My Immersion in Adelaide Fringe 2011

If I were to describe everything I loved about performing in my very first Fringe festival, I’d probably break the internet. The sheer enjoyment of the shows and warm sense of community made this experience enriching in many ways. Since performers are only on stage an hour each day, we get a lot of free time to play in a city filled with interesting individuals. From the late nights at the artist bar to the quiet lunches on Rundle Street, I met so many inspiring people all in the space of three weeks. Unlike the 9-to-5 lifestyle, ours involves an intensive period of interaction where we form friendships that feel long lasting.

As for the shows themselves, I will highlight the ones that resonated with me most. I must express in advance that the shows I describe below are merely punctuated moments in what has been a consistently exciting and memorable season.

Pieces of Mind (my show)

What it is: I developed a mind reading show based on my background as a magician. It is about exploring the little puzzles we come across when trying to understand how our mind works. More here.

What I liked: I enjoyed doing so many shows in such a short time. After the fifteenth show I looked back at how my performance and script had changed due to the audience interactions each night. A real evolution had taken place I loved the intensity of it.

What I learned: A quiet audience isn’t necessarily a bad audience. One night I thought that the lack of reaction to my jokes and tricks was a sign the audience wasn’t with me. I ploughed through the script and made a conscious effort to connect as best I could. As I stood outside the door after the show to shake people’s hands as they left, I was surprised to seem how animated they became in expressing how engaging and exciting they found the show. I’ve since learned to cope with delayed gratification and not make assumptions mid performance.

Le Gateau Chocolat

What it is: A sublime baritone singer performing his solo show dressed proudly in lycra, welcoming you into his celebration of individuality.

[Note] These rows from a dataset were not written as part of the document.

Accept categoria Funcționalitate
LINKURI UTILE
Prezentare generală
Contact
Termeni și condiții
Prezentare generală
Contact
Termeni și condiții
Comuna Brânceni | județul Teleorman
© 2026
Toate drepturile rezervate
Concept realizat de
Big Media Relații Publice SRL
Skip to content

What I liked: Well, given that I was moved to tears IN THE OPENING SONG, I find it hard not to praise this show for being so utterly human. Seeing a performer unhesitating in baring his soul on stage cut straight through my analytical mind and spoke to my heart. That’s about as sentimental as you’ll see me get on this blog, so you can tell how much the show affected me.

What I learned: You don’t have to conform to expectation for your talent to be appreciated. In this case, Le Gataeu Chocolat’s operatic voice shone through in a setting true to himself and far from the classic setting of an opera.

Theatre Sports: Clash of the Theatre Titans

What it is: An improvised comedy competition where teams of improvisers compete in a few friendly rounds of short-form games.

What I liked: I got to guest perform at four of the nights, being attached to any random team that could use an extra member. This show is so well run by ImproNow and pulls a crowd of hundreds by mere reputation.

What I learned: A theatrical technique to getting the audience on your side is to create a common enemy. One of the judges was intentionally made to be disliked as he gave each team unfair low scores. This generated some bonus support for us, which was all part of the evil plan from the beginning. Clever.

Nothing is Really Difficult

What it is: A three-man show about nothing, performed in a large wooden box constructed for the show itself.

What I liked: The guys used their performance space in ways I had never seen before.  Everything from the floor moving to the walls collapsing, the stage craft was terribly exciting.

What I learned: The space used in a performance can, in and of itself, be part of the show in major ways. The set seemed to be the foundation for the creation of the whole show. Great idea and execusion. I’m so using that.

Dr. Brown: Because

What it is: A bizarre and surreal hour of anti-comedy performed as a one man show. Dr. Brown creates a strange experience of being made to feel comfortable in an uncomfortable situation of humour.

What I liked: It was the epitome of a fringe show in the true sense of the word. You could not have this type of experience in any other theatre, comedy line-up or even on YouTube. It was unique, original and showed enormous courage on the performer’s behalf in taking such a risk by trekking down such risky territory in stage performance and audience interaction. Dr Brown made me want to take more risks in my own work.

What I learned: Just how much can be communicated without words or even mime. Seeing that a simple gesture and a facial expression can tell a whole story totally blew my mind man, you don’t even know.


What it is: Martin Dockery commands the stage for an hour, telling stories of his self-explorative trip to Africa.

What I liked: Being a city boy, like Martin, I related to the idea of escaping into the unknown and letting the world affect you.  His show was an honest account of how he grapples with identity and self-perception.

What I learned: That I am far from the performer I want to be. Martin simply told stories for an hour. No script, no gags, no slideshow. His performance skills are so advanced, from his rhythmic speech to his expressive gestures, that each word he spoke was a new lesson.